Topless activists with radical feminist group Femen urinated on photos of Ukrainian president Viktor Yanukovich in protest against a crackdown on pro-EU demonstrators in Kyiv.
Five "sextremists" - as Femen calls its members - took off their tops outside Ukraine's diplomatic compound in central Paris to expose their message, then crouched down and urinated on pictures of Yanukovych.
"We are calling the entire world to recognise his [Yanukovich's] opinion as something you can pee on as that is not the opinion of the nation," Femen leader and Ukrainian native Inna Shevchenko told IBTimes UK.
In a separate protest, a topless Femen activist with the words "death to dictatorship" painted on her torso chanted anti-Yanukovich slogans outside the Kyivo-Pecherskaya Lavra Cathedral in Kyiv.
The raids came as hundreds of thousands people took to the streets in Ukraine to protest against a government decision to pull out of an EU trade pact, a decision seen as caving in to pressure by Russia's Vladimir Putin to scupper closer Ukrainian integration with Europe.
On Sunday, up 500,000 people rallied in Kyiv, defying a ban on public demos imposed after protests erupted days earlier.
Police used teargas, batons and stun grenades as they clashed with demonstrators.
Shevchenko said that the crackdown was a symptom of Kyiv's authoritarian drift. The battle against dictatorial regimes was a feminist fight, she added.
"This fight is about humanism and feminism is also about humanism.
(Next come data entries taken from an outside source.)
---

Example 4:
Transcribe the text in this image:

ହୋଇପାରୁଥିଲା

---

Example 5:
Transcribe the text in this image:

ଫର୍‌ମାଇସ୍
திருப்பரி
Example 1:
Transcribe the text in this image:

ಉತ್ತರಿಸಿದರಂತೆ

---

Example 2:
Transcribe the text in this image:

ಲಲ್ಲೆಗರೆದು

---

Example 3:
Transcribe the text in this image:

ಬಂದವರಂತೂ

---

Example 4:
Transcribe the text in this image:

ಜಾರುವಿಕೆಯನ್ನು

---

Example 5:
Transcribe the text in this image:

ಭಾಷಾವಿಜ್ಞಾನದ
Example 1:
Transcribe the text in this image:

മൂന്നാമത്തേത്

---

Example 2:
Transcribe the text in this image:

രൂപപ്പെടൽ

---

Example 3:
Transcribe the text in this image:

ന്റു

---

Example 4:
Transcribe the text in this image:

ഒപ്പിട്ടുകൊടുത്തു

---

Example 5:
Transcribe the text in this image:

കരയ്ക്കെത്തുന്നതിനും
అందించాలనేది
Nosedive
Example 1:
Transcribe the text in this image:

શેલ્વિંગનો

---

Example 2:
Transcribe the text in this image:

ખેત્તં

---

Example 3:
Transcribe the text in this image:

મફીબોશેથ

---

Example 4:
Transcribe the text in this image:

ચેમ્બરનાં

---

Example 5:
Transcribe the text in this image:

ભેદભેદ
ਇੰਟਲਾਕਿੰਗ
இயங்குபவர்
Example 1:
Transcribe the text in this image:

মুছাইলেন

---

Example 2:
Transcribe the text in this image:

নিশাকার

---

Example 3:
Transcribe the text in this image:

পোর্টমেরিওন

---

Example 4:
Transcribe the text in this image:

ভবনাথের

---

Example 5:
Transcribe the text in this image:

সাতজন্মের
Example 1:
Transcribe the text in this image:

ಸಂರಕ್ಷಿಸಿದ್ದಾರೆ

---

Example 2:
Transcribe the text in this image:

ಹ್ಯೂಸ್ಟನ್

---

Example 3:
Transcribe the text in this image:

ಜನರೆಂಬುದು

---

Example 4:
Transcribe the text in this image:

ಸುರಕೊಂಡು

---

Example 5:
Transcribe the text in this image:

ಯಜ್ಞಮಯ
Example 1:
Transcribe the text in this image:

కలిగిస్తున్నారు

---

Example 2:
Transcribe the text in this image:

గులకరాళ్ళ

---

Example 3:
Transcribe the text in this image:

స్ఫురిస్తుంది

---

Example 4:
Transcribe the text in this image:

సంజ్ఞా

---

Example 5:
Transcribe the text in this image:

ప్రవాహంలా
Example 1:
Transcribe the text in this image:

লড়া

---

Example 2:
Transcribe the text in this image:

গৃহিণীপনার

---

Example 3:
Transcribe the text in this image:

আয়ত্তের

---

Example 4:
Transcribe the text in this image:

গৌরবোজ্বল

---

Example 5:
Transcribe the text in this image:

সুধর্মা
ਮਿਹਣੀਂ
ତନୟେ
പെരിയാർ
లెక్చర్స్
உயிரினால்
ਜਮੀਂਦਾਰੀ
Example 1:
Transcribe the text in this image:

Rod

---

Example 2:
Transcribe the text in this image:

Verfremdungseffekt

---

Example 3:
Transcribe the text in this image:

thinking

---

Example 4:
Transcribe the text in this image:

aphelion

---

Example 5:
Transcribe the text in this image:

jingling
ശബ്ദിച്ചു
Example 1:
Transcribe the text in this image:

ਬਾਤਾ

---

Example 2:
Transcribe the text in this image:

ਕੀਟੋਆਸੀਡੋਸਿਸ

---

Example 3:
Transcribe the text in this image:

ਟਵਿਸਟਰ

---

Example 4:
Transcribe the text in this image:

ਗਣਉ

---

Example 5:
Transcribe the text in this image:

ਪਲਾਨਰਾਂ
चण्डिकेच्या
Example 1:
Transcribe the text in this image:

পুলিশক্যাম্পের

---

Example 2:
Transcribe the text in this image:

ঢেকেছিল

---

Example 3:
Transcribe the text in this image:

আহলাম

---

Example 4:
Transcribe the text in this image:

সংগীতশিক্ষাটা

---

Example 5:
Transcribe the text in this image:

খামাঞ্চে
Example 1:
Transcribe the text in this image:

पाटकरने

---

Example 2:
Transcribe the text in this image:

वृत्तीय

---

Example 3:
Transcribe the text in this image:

Human rights and women's rights are on the same level," Shevchenko said.
"We are targeting patriarchy and one of the main manifestations of patriarchy is dictatorship."
Unrest in Ukraine was caused by Yanukovich's rebuttal of a deal granting political and free trade accords with the EU, seen as a milestone on the road to "westernisation" of the former Soviet state.
Shevchenko called on Europe to support protesters and vowed that Femen would stage further protests across the EU.